ENTRETIEN. Comment les CSPS vivent-ils les difficultés actuelles de reprise des chantiers ? Comment devraient-ils réagir ? Réponses avec Vincent Giraudeaux, directeur général d'Yseis et membre de la Fédération des acteurs de la prévention.

Batiactu : Au début du confinement, vous avez pris la parole publiquement en appelant à ne pas reprendre trop vite les chantiers.

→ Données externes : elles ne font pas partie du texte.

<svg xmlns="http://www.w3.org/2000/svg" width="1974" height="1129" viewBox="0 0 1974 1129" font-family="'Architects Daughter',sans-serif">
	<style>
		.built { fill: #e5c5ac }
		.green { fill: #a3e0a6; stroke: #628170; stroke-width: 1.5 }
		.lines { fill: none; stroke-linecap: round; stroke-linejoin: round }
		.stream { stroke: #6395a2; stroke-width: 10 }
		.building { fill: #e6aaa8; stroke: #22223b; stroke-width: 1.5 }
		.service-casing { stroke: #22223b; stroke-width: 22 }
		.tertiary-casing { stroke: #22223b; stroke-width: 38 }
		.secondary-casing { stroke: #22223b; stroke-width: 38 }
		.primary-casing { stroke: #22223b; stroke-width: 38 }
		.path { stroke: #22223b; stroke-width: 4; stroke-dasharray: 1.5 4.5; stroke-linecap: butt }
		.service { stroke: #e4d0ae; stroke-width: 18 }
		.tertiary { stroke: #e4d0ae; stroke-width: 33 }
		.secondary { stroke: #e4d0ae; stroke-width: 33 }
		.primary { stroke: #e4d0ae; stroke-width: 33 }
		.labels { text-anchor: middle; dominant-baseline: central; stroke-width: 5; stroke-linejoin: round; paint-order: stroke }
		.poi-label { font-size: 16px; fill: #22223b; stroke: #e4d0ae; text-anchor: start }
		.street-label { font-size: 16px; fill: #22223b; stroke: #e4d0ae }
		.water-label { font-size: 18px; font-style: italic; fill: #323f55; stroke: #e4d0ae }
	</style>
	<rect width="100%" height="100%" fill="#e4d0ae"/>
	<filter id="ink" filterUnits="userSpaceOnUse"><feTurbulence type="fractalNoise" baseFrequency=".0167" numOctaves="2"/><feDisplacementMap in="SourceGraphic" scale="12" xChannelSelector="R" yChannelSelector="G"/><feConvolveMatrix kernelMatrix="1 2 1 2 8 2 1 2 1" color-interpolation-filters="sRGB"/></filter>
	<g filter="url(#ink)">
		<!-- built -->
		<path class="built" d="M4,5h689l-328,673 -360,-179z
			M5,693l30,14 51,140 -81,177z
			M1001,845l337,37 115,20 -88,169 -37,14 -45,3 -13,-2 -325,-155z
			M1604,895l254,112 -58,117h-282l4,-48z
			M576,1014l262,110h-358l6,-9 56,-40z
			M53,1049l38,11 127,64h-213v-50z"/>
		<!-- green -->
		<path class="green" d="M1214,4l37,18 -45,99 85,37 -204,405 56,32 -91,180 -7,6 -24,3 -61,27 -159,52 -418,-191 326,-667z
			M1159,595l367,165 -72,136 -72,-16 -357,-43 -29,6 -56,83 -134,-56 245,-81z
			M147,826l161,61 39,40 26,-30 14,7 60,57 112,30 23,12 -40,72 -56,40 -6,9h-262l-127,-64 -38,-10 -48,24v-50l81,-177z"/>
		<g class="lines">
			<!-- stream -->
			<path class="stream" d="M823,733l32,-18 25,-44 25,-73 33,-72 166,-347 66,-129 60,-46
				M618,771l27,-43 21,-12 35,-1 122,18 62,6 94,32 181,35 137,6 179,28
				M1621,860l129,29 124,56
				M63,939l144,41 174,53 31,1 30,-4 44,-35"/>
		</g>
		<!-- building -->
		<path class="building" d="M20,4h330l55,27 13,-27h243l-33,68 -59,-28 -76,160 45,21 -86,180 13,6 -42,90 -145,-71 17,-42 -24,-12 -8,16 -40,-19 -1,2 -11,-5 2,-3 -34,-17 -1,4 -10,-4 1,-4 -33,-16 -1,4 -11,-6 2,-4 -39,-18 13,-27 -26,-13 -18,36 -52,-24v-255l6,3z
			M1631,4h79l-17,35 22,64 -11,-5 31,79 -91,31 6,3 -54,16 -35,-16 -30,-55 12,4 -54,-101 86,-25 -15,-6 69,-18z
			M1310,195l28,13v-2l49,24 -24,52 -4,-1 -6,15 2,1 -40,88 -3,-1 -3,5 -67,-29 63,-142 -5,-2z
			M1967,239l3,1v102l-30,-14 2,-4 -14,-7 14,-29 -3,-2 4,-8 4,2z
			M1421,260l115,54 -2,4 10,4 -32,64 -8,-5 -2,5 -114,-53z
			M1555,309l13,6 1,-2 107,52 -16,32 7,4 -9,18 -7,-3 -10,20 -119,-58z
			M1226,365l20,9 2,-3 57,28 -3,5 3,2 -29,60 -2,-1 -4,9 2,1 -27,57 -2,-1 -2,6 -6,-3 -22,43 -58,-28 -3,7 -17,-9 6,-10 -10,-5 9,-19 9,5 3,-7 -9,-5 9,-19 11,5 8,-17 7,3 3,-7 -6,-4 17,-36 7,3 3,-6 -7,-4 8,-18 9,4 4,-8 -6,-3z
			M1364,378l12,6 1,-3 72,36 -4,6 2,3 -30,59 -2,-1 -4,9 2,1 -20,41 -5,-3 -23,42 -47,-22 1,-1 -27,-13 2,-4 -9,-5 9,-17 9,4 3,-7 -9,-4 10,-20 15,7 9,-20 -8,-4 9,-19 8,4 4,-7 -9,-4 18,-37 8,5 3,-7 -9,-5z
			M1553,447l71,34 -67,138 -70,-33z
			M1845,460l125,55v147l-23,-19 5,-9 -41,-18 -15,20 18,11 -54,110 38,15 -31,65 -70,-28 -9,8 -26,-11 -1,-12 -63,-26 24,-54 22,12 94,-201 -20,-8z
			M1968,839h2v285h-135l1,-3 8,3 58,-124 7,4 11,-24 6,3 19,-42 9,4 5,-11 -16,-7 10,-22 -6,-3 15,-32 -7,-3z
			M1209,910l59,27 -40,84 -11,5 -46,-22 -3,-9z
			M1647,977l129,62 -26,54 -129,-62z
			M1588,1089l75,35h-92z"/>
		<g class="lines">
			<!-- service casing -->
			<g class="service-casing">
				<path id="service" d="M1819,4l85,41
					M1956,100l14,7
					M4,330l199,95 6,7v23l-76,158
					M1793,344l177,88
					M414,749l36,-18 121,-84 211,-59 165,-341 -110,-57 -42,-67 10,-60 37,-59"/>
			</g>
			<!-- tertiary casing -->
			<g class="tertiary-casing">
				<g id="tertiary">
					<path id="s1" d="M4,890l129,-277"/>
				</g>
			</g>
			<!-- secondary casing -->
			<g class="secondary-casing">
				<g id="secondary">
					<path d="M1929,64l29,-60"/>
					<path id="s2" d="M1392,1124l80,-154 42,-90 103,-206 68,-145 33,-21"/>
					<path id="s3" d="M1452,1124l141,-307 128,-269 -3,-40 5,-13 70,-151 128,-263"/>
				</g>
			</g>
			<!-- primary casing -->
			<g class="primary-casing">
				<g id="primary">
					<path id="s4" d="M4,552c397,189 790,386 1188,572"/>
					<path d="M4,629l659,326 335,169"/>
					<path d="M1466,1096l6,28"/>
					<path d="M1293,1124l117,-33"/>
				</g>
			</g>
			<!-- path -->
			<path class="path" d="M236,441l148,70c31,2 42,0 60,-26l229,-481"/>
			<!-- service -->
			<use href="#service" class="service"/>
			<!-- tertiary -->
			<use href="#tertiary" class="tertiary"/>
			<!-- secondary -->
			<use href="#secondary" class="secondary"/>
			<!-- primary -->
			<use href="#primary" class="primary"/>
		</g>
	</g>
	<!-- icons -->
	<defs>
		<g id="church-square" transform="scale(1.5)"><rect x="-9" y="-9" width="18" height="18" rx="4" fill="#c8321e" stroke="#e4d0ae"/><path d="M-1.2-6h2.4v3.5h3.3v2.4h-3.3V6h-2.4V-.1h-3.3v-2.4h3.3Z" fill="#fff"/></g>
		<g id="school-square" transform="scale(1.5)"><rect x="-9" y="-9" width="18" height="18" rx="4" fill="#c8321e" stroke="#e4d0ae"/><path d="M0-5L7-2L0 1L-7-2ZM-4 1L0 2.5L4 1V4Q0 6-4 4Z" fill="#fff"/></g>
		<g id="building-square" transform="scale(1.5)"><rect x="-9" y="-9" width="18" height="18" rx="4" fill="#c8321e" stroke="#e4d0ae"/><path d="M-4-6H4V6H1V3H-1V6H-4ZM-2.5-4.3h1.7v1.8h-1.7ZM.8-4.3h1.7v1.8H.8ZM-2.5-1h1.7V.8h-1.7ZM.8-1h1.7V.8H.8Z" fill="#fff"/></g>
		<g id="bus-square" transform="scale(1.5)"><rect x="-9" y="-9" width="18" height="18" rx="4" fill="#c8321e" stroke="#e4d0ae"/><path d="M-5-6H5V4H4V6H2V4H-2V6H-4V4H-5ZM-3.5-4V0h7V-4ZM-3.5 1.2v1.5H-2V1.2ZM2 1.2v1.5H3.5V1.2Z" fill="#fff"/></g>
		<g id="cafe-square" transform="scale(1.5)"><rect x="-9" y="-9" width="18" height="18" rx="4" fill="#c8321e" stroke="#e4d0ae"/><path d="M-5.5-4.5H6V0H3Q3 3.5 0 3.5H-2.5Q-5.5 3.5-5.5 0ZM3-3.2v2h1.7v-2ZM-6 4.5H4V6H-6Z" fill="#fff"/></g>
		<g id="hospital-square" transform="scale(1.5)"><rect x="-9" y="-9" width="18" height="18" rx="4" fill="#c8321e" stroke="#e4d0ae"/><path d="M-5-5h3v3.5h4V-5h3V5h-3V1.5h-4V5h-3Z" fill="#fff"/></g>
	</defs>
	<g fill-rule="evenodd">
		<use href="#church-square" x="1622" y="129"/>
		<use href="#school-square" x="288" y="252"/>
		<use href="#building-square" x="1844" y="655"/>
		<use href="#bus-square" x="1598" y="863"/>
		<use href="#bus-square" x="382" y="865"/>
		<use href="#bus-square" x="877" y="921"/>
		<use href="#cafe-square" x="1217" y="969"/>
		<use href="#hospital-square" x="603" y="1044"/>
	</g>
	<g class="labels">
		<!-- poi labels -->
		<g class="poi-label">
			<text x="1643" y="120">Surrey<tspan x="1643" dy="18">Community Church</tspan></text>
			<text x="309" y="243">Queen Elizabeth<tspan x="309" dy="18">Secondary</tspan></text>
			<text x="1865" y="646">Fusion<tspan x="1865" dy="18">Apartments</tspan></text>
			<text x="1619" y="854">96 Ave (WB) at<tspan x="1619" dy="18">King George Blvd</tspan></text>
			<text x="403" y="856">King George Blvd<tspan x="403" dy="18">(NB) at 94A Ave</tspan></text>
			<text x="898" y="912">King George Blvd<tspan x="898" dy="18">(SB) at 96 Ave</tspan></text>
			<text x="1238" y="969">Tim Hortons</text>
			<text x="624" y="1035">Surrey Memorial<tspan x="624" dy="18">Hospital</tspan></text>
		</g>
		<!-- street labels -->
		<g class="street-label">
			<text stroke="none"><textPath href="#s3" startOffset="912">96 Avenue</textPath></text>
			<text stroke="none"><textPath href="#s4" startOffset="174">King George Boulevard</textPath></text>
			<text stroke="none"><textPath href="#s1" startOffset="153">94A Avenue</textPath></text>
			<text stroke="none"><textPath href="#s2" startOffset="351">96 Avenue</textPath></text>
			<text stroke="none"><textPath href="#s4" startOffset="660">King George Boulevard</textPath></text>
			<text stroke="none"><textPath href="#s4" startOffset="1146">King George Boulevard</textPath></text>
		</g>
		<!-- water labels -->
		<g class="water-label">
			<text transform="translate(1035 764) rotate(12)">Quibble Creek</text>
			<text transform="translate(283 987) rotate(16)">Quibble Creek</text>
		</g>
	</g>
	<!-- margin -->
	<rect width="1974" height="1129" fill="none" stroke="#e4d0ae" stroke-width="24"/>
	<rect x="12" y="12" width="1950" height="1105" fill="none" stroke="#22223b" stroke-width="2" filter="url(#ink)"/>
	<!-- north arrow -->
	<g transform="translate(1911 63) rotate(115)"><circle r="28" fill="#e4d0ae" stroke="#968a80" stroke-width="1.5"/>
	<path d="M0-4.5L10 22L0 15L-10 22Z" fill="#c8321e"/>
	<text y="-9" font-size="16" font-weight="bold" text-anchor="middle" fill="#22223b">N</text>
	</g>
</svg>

Plus d'un mois après, quelle est votre analyse de la situation alors que de plus en plus d'opérations redémarrent ?

 

Vincent Giraudeaux : Nous avions été un peu affolés par les propos de la ministre du Travail qui voulait que l'activité ne cesse pas : nous n'avions pas de masques, respecter la distanciation paraissait compliqué voire impossible dans certains cas... On demandait aux gens en général de rester chez eux, mais à certains d'aller travailler, c'était paradoxal. Tout s'est progressivement calmé par la force des choses. Chacun a pu digérer la situation, et compris que le virus était probablement là pour longtemps. Nous avons eu le temps de nous poser et de réfléchir, et aujourd'hui les chantiers redémarrent lentement. La distanciation sociale est plus facile à faire respecter du fait qu'il y a moins de monde sur le terrain.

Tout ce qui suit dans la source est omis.